Ebbene - come si è precisato - deve ritenersi che detta pronuncia abbia una portata generale, estesa a qualsiasi misura nazionale (a carattere sia legislativo che amministrativo), con la quale lo Stato membro rinunci in via generale, o in modo indiscriminato, all'accertamento e/o alla riscossione di tutto o parte dell'imposta dovuta, oltre che delle sanzioni per la relativa violazione, trattandosi di misure di carattere dissuasivo e repressivo, la cui funzione è quella di determinare il corretto adempimento di un obbligo nascente dal diritto comunitario. Ne discende che va disapplicato, per contrasto con il menzionato diritto comunitario cogente, sebbene con riferimento alla sola IVA, l'art. 9-bis, che, consentendo di definire una controversia evitando il pagamento di sanzioni connesse al ritardato od omesso versamento del tributo, comporta una rinuncia definitiva alle sanzioni che, per il loro carattere dissuasivo, oltre che repressivo, incidono sul corretto adempimento dell'obbligo di pagamento del tributo principale (19546/11; 8111/12; 8110/12).
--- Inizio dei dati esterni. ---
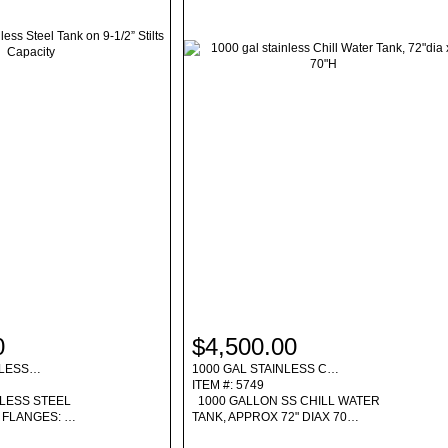
0
$4,500.00
INLESS…
1000 GAL STAINLESS C…
ITEM #: 5749
NLESS STEEL
1000 GALLON SS CHILL WATER
OP FLANGES: …
TANK, APPROX 72" DIAX 70…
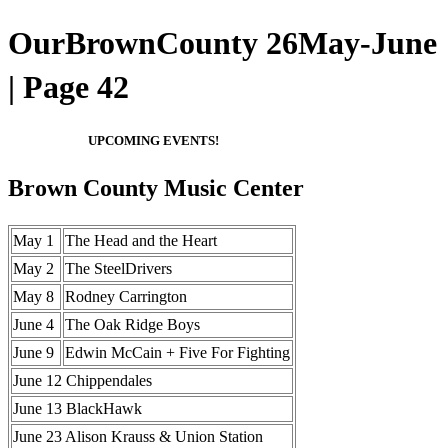
OurBrownCounty 26May-June
| Page 42
UPCOMING EVENTS!
Brown County Music Center
May 1
The Head and the Heart
May 2
The SteelDrivers
May 8
Rodney Carrington
June 4
The Oak Ridge Boys
June 9
Edwin McCain + Five For Fighting
June 12 Chippendales
June 13 BlackHawk
June 23 Alison Krauss & Union Station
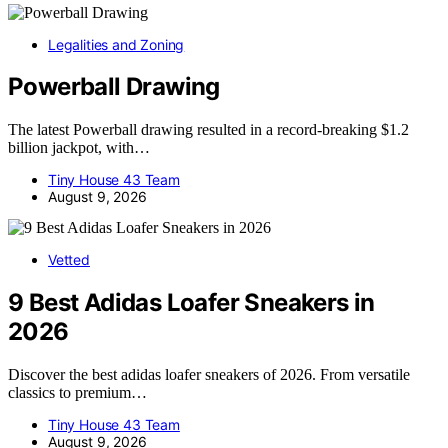
Legalities and Zoning
Powerball Drawing
The latest Powerball drawing resulted in a record-breaking $1.2
billion jackpot, with…
Tiny House 43 Team
August 9, 2026
Vetted
9 Best Adidas Loafer Sneakers in
2026
Discover the best adidas loafer sneakers of 2026. From versatile
classics to premium…
Tiny House 43 Team
August 9, 2026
Né può dubitarsi del fatto che la disapplicazione del diritto nazionale confliggente con le norme del diritto comunitario cogente debba essere operata, pure d'ufficio, anche nel presente giudizio di legittimità, onde assicurare la piena applicazione delle norme comunitarie aventi un rango preminente rispetto a quelle del singoli Stati membri. A tanto induce, invero, il principio di effettività, enunciato nei Trattati istitutivi della Comunità prima e dell'Unione poi, che comporta l'obbligo per il giudice nazionale di applicare il diritto comunitario in qualsiasi stato e grado del processo, senza che possano ostarvi preclusioni procedimentali o processuali, o - nella specie - il carattere chiuso del giudizio di cassazione (SS.UU. 26948/06).

3. Il ricorso va dunque accolto, la sentenza impugnata andrà conseguentemente cassata e, non essendo necessari ulteriori accertamenti di fatto, la causa potrà essere decisa nel merito ai sensi dell'art. 384 c.p.c., secondo comma, con il rigetto del ricorso introduttivo del contribuente.

4. Le spese si regolano secondo la soccombenza in questo giudizio, mentre possono essere compensate quanto ai gradi di merito avuto riguardo al consolidamento della giurisprudenza intervenuto successivamente alla pronuncia della Corte di Giustizia 132/06.

 

P.Q.M.

 

Accoglie il ricorso, cassa l'impugnata sentenza e, decidendo nel merito, rigetta il ricorso introduttivo; condanna parte resistente al pagamento delle spese di lite che liquida nella somma di euro 2.000,00=, oltre alle somme prenotate a debito e agli accessori; compensa le spese di lite quanto ai gradi di merito.